Entries provided -
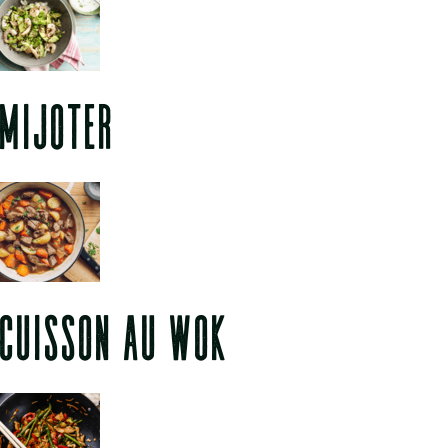
MIJOTER
CUISSON AU WOK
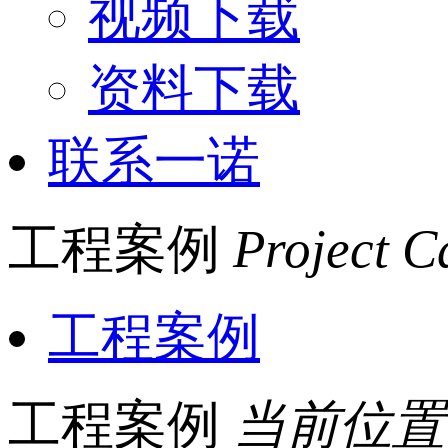
视频下载
资料下载
联系一诺
工程案例
Project C
工程案例
工程案例
当前位置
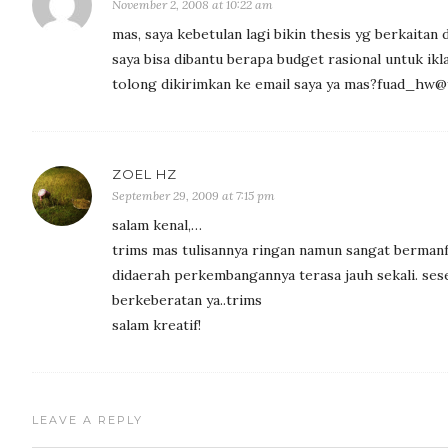
November 2, 2008 at 10:22 am
mas, saya kebetulan lagi bikin thesis yg berkaitan
saya bisa dibantu berapa budget rasional untuk ikla
tolong dikirimkan ke email saya ya mas?fuad_hw@y
ZOEL HZ
September 29, 2009 at 7:15 pm
salam kenal,…
trims mas tulisannya ringan namun sangat bermanf
didaerah perkembangannya terasa jauh sekali. ses
berkeberatan ya..trims
salam kreatif!
LEAVE A REPLY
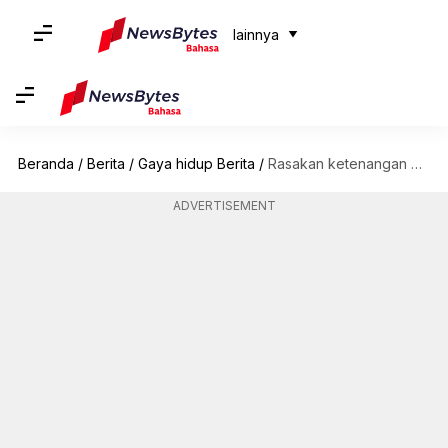
lainnya
Beranda
/
Berita
/
Gaya hidup Berita
/
Rasakan ketenangan di pegunungan hijau Vermont: Hal-hal menyenangkan yang bisa dilakukan
ADVERTISEMENT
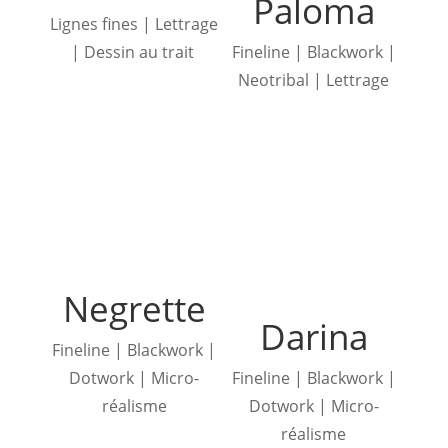
Paloma
Lignes fines | Lettrage
| Dessin au trait
Fineline | Blackwork |
Neotribal | Lettrage
Negrette
Darina
Fineline | Blackwork |
Dotwork | Micro-
Fineline | Blackwork |
réalisme
Dotwork | Micro-
réalisme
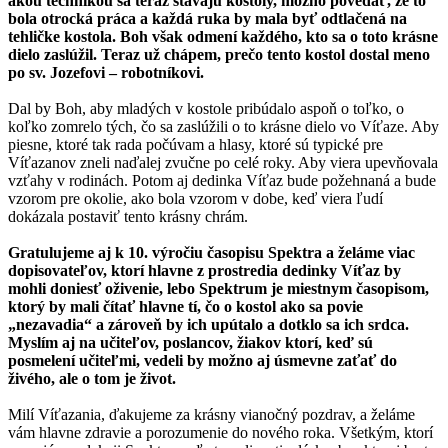
akou technikou sa teraz stavajú kostoly, možno povedať, že to
bola otrocká práca a každá ruka by mala byť odtlačená na
tehličke kostola. Boh však odmení každého, kto sa o toto krásne
dielo zaslúžil. Teraz už chápem, prečo tento kostol dostal meno
po sv. Jozefovi – robotníkovi.
Dal by Boh, aby mladých v kostole pribúdalo aspoň o toľko, o
koľko zomrelo tých, čo sa zaslúžili o to krásne dielo vo Víťaze. Aby
piesne, ktoré tak rada počúvam a hlasy, ktoré sú typické pre
Víťazanov zneli naďalej zvučne po celé roky. Aby viera upevňovala
vzťahy v rodinách. Potom aj dedinka Víťaz bude požehnaná a bude
vzorom pre okolie, ako bola vzorom v dobe, keď viera ľudí
dokázala postaviť tento krásny chrám.
Gratulujeme aj k 10. výročiu časopisu Spektra a želáme viac
dopisovateľov, ktorí hlavne z prostredia dedinky Víťaz by
mohli doniesť oživenie, lebo Spektrum je miestnym časopisom,
ktorý by mali čítať hlavne tí, čo o kostol ako sa povie
„nezavadia“ a zároveň by ich upútalo a dotklo sa ich srdca.
Myslím aj na učiteľov, poslancov, žiakov ktorí, keď sú
posmelení učiteľmi, vedeli by možno aj úsmevne zaťať do
živého, ale o tom je život.
Milí Víťazania, ďakujeme za krásny vianočný pozdrav, a želáme
vám hlavne zdravie a porozumenie do nového roka. Všetkým, ktorí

Work to be completed -
Would you mind returning each entry above word for word, skipping the images?

Answer to this problem -
MIJOTER
CUISSON AU WOK
视频下载
资料下载
联系一诺
工程案例
Project C
工程案例
工程案例
当前位置
November 2, 2008 at 10:22 am
mas, saya kebetulan lagi bikin thesis yg berkaitan
saya bisa dibantu berapa budget rasional untuk ikla
tolong dikirimkan ke email saya ya mas?fuad_hw@y
ZOEL HZ
September 29, 2009 at 7:15 pm
salam kenal,…
trims mas tulisannya ringan namun sangat bermanf
didaerah perkembangannya terasa jauh sekali. ses
berkeberatan ya..trims
salam kreatif!
LEAVE A REPLY
lainnya
Beranda
/
Berita
/
Gaya hidup Berita
/
Rasakan ketenangan di pegunungan hijau Vermont: Hal-hal menyenangkan yang bisa dilakukan
ADVERTISEMENT
Paloma
Lignes fines | Lettrage
| Dessin au trait
Fineline | Blackwork |
Neotribal | Lettrage
Negrette
Darina
Fineline | Blackwork |
Dotwork | Micro-
Fineline | Blackwork |
réalisme
Dotwork | Micro-
réalisme
akou technikou sa teraz stavajú kostoly, možno povedať, že to
bola otrocká práca a každá ruka by mala byť odtlačená na
tehličke kostola. Boh však odmení každého, kto sa o toto krásne
dielo zaslúžil. Teraz už chápem, prečo tento kostol dostal meno
po sv. Jozefovi – robotníkovi.
Dal by Boh, aby mladých v kostole pribúdalo aspoň o toľko, o
koľko zomrelo tých, čo sa zaslúžili o to krásne dielo vo Víťaze. Aby
piesne, ktoré tak rada počúvam a hlasy, ktoré sú typické pre
Víťazanov zneli naďalej zvučne po celé roky. Aby viera upevňovala
vzťahy v rodinách. Potom aj dedinka Víťaz bude požehnaná a bude
vzorom pre okolie, ako bola vzorom v dobe, keď viera ľudí
dokázala postaviť tento krásny chrám.
Gratulujeme aj k 10. výročiu časopisu Spektra a želáme viac
dopisovateľov, ktorí hlavne z prostredia dedinky Víťaz by
mohli doniesť oživenie, lebo Spektrum je miestnym časopisom,
ktorý by mali čítať hlavne tí, čo o kostol ako sa povie
„nezavadia“ a zároveň by ich upútalo a dotklo sa ich srdca.
Myslím aj na učiteľov, poslancov, žiakov ktorí, keď sú
posmelení učiteľmi, vedeli by možno aj úsmevne zaťať do
živého, ale o tom je život.
Milí Víťazania, ďakujeme za krásny vianočný pozdrav, a želáme
vám hlavne zdravie a porozumenie do nového roka. Všetkým, ktorí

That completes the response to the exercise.